It is common for American families to visit farmers’ markets in the summer and fall seasons to purchase some of the freshest fruits and vegetables available. But how can you ensure a colorful plate on your table during the winter and spring months when produce is not as plentiful? And nobody can deny that fruits and vegetables are important in maintaining a healthy diet.
A good starting place in your quest for color is the freezer case. Frozen melon cubes, berries, peach slices and even pineapple chunks are available year-round. One particularly convenient choice is the aforementioned frozen spinach – after washing and cutting it, just toss it into your pasta dish or soup and voila – instant nutrition! From a nutritional standpoint, it has just as much vitamin A and fiber as fresh-cooked spinach.
Your next stop would be canned fruits and vegetables – always interesting. Recent research indicates that canned fruits and vegetables are just as nutritious as if you would buy them fresh and frozen. The stage of canning fruits and vegetables apparently does not result in a loss of fiber. Canned pumpkin, apricots, carrots and other orange fruits and vegetables are a rich source of vitamin A. You may be surprised that canned pumpkin trumps freshly cooked pumpkin in terms of Vitamin A due to higher concentration and less water content.
The last part of your trip should be the cereal aisle. It’s a good thing that freeze drying techniques now exist in order for cereal manufacturers to add fruit to their cereal without much of a hassle.
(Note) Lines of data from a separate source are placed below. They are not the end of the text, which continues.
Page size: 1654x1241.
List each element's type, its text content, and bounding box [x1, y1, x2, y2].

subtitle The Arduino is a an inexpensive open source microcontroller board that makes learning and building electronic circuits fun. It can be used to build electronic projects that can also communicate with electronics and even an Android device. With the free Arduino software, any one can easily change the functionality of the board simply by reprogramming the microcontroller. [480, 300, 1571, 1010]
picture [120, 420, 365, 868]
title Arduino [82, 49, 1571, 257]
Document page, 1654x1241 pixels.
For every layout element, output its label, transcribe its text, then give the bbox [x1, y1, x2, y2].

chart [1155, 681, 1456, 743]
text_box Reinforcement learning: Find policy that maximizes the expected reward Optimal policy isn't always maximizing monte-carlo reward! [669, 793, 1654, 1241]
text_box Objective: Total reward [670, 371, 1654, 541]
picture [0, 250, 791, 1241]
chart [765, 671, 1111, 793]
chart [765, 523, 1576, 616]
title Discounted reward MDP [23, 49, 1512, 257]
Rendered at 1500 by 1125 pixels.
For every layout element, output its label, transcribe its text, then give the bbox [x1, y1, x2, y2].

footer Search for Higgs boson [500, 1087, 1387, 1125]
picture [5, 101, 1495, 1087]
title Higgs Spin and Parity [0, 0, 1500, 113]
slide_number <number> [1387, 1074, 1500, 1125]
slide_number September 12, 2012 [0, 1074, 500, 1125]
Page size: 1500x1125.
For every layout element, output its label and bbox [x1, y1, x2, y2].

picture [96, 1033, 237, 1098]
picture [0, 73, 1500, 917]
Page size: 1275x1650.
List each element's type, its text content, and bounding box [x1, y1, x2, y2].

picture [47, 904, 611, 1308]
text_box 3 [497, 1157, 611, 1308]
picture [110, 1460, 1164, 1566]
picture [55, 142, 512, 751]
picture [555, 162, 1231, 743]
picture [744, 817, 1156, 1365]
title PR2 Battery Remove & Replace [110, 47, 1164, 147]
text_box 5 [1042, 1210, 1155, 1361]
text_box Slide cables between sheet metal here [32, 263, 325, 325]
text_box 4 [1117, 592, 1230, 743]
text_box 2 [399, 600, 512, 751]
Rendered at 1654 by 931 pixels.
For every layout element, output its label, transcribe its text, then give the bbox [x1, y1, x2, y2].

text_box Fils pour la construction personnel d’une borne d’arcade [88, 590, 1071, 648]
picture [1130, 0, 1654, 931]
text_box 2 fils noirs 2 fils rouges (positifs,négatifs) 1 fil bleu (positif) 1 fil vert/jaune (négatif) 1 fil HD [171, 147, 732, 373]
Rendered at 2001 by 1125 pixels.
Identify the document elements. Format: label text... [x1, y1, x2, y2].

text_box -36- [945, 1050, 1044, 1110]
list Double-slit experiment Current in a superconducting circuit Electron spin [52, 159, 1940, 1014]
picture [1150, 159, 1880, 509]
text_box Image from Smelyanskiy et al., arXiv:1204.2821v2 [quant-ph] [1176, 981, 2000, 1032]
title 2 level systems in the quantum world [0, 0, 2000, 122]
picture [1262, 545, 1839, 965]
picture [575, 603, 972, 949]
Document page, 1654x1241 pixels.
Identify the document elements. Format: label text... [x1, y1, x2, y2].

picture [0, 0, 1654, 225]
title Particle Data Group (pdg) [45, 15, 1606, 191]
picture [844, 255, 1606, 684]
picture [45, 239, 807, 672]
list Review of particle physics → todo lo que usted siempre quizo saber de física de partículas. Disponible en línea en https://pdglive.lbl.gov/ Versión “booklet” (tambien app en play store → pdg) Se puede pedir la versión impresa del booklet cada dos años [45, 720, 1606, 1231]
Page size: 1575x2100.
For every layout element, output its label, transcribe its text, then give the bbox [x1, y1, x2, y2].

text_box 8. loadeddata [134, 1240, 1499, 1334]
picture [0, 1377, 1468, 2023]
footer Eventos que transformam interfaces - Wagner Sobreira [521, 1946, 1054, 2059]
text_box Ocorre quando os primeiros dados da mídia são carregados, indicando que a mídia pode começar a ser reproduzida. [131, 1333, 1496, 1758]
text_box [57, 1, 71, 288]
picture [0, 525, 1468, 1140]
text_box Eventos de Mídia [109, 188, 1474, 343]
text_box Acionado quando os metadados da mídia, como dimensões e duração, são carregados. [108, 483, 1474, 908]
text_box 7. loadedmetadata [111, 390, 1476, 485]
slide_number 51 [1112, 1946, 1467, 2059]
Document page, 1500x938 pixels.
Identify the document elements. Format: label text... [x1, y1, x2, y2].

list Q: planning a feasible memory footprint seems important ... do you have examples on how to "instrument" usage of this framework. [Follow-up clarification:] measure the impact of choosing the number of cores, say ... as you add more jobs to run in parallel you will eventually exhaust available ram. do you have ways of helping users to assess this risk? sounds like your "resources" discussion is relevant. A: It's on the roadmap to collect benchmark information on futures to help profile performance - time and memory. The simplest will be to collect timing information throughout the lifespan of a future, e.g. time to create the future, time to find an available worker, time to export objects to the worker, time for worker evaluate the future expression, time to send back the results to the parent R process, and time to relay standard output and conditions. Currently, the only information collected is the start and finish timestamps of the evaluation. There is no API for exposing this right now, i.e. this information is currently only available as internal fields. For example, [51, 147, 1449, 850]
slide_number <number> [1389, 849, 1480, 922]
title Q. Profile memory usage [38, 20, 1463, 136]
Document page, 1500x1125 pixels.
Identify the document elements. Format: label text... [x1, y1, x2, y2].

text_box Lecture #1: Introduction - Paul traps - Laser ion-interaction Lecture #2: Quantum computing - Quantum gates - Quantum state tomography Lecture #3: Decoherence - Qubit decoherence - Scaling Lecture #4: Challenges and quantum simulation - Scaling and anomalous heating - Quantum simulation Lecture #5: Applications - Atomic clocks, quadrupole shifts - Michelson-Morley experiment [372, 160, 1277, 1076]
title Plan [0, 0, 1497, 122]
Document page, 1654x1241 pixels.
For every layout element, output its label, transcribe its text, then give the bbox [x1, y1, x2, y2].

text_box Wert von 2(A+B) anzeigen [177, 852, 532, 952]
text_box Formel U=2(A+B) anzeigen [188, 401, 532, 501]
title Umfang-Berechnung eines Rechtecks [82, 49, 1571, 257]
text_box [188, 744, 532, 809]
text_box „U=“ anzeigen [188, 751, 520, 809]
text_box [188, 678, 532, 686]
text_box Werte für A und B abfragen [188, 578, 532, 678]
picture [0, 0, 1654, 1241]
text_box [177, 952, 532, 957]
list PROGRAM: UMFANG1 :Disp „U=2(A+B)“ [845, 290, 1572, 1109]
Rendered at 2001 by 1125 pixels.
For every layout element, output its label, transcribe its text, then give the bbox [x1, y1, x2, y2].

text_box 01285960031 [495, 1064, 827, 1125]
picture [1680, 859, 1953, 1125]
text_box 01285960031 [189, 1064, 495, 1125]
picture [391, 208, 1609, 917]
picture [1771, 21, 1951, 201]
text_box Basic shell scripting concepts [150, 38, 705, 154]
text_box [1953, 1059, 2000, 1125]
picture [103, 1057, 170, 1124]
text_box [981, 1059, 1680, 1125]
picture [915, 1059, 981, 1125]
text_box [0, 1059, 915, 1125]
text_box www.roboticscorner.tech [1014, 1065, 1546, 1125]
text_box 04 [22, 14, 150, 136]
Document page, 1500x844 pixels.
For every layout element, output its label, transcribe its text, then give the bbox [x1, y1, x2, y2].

A bowl of cereal and fruit is a great way to brighten up breakfast. You can try several toppings including sliced banana, dried apricots cut into slivers or the ever popular dried berry medley. And when it comes to dried fruit, fiber and potassium are thankfully retained despite its concentrated form.
Here are a few simple ways to add color to your plate:
Toss sliced radicchio, red onion and yellow peppers into a green salad.
Saut© frozen spinach together with minced onion; top with pine nuts, golden raisins and a dash of balsamic vinegar.
For your breakfast, you can simmer an assortment of yellow and red fruit (apples and pears), mix in some apple cider and maple syrup and wait until soft. When topped with corn flakes this is a crunchy and flavorful way to enjoy your brekkie.
Add frozen mixed vegetables to your favorite soup.